◆ Required action ◆
Below are entries; copy exactly the lines from the one with "Facebook ID Service" through the one with "12号晚上临睡前看到塘沽爆炸", both included, and leave out the rest.

Stored data entries

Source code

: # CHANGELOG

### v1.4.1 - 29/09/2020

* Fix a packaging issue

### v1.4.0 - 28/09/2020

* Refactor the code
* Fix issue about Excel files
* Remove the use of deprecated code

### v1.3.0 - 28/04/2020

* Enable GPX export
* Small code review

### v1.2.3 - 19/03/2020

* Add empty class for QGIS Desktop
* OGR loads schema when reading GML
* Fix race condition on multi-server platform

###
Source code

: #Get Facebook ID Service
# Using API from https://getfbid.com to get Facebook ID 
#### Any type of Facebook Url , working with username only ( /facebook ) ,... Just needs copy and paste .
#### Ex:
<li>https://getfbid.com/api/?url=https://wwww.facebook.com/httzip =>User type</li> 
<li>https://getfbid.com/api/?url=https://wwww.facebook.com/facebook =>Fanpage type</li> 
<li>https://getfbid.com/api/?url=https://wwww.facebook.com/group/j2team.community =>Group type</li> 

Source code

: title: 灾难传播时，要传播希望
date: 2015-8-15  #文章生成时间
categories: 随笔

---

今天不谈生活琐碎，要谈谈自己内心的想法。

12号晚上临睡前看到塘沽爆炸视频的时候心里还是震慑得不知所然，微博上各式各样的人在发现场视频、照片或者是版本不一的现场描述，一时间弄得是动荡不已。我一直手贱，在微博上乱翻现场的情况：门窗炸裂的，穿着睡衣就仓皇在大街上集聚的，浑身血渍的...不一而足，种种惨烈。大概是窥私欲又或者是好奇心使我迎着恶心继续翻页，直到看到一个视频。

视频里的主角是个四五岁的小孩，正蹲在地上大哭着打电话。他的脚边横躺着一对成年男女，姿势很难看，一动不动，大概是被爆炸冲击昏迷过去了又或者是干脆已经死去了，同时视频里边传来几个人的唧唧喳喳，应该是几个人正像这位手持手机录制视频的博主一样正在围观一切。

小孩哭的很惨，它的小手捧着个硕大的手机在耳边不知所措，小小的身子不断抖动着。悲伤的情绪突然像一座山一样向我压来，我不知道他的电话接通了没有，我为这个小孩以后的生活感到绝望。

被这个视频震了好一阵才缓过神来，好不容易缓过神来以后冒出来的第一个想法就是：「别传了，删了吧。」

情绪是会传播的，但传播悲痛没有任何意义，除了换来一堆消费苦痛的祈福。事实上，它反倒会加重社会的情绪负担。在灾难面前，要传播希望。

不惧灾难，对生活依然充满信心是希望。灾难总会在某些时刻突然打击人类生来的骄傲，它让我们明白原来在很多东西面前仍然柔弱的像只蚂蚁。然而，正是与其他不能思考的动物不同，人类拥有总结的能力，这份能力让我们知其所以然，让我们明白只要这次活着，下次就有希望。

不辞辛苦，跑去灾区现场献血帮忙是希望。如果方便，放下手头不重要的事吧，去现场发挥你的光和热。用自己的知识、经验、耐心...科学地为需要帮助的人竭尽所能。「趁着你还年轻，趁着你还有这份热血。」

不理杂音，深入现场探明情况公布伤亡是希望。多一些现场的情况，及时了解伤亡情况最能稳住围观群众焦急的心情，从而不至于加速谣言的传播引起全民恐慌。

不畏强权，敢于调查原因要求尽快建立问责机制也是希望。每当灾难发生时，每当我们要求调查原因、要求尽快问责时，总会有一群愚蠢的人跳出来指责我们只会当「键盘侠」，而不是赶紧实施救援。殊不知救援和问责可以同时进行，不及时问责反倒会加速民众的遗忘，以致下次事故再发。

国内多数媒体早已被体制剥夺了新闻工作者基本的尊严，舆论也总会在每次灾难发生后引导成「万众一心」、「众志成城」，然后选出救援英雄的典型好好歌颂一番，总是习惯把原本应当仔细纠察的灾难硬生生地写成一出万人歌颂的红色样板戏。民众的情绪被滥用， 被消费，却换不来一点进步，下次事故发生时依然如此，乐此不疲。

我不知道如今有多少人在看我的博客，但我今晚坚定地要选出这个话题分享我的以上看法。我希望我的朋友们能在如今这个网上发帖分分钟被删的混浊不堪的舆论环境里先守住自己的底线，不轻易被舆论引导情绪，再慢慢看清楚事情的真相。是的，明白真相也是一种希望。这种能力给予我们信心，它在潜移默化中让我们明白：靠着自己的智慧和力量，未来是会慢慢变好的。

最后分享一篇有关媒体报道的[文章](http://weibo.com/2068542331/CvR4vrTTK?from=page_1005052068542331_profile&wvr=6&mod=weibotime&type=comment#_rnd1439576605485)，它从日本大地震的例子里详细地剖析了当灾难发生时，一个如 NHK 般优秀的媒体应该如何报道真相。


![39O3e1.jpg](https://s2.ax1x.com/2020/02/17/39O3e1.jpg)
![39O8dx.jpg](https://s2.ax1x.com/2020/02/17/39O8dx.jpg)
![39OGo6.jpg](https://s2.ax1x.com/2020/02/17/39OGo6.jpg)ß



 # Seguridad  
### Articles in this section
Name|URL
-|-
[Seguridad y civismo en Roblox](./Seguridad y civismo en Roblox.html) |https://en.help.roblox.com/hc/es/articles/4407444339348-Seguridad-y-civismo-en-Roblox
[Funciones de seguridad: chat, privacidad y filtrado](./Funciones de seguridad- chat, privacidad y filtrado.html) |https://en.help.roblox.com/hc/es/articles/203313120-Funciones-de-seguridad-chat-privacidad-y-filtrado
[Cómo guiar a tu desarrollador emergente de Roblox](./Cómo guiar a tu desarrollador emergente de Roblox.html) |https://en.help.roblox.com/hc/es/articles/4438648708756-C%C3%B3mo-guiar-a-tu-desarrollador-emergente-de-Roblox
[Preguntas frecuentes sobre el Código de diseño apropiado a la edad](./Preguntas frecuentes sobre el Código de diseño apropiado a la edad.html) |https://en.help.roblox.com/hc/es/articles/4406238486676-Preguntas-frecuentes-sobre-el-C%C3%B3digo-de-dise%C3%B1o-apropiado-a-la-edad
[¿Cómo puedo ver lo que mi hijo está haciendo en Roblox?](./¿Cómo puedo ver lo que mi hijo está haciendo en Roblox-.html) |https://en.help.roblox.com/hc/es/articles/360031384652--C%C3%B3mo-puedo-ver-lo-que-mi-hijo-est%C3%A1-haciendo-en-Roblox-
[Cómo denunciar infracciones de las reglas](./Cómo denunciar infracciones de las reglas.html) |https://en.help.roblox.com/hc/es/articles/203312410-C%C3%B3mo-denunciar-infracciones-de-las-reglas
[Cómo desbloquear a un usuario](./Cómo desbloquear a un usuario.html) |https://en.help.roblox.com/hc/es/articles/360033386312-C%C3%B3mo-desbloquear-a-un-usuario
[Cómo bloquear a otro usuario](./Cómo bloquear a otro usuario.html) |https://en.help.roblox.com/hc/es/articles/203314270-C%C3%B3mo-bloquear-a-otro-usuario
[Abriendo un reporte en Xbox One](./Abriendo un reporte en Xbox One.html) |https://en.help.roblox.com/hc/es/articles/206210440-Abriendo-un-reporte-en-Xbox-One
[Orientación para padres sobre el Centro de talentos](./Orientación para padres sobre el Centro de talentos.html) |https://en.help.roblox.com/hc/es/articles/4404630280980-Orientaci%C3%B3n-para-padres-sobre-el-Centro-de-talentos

◆ Your response ◆
: #Get Facebook ID Service
# Using API from https://getfbid.com to get Facebook ID 
#### Any type of Facebook Url , working with username only ( /facebook ) ,... Just needs copy and paste .
#### Ex:
<li>https://getfbid.com/api/?url=https://wwww.facebook.com/httzip =>User type</li> 
<li>https://getfbid.com/api/?url=https://wwww.facebook.com/facebook =>Fanpage type</li> 
<li>https://getfbid.com/api/?url=https://wwww.facebook.com/group/j2team.community =>Group type</li> 

Source code

: title: 灾难传播时，要传播希望
date: 2015-8-15  #文章生成时间
categories: 随笔

---

今天不谈生活琐碎，要谈谈自己内心的想法。

12号晚上临睡前看到塘沽爆炸视频的时候心里还是震慑得不知所然，微博上各式各样的人在发现场视频、照片或者是版本不一的现场描述，一时间弄得是动荡不已。我一直手贱，在微博上乱翻现场的情况：门窗炸裂的，穿着睡衣就仓皇在大街上集聚的，浑身血渍的...不一而足，种种惨烈。大概是窥私欲又或者是好奇心使我迎着恶心继续翻页，直到看到一个视频。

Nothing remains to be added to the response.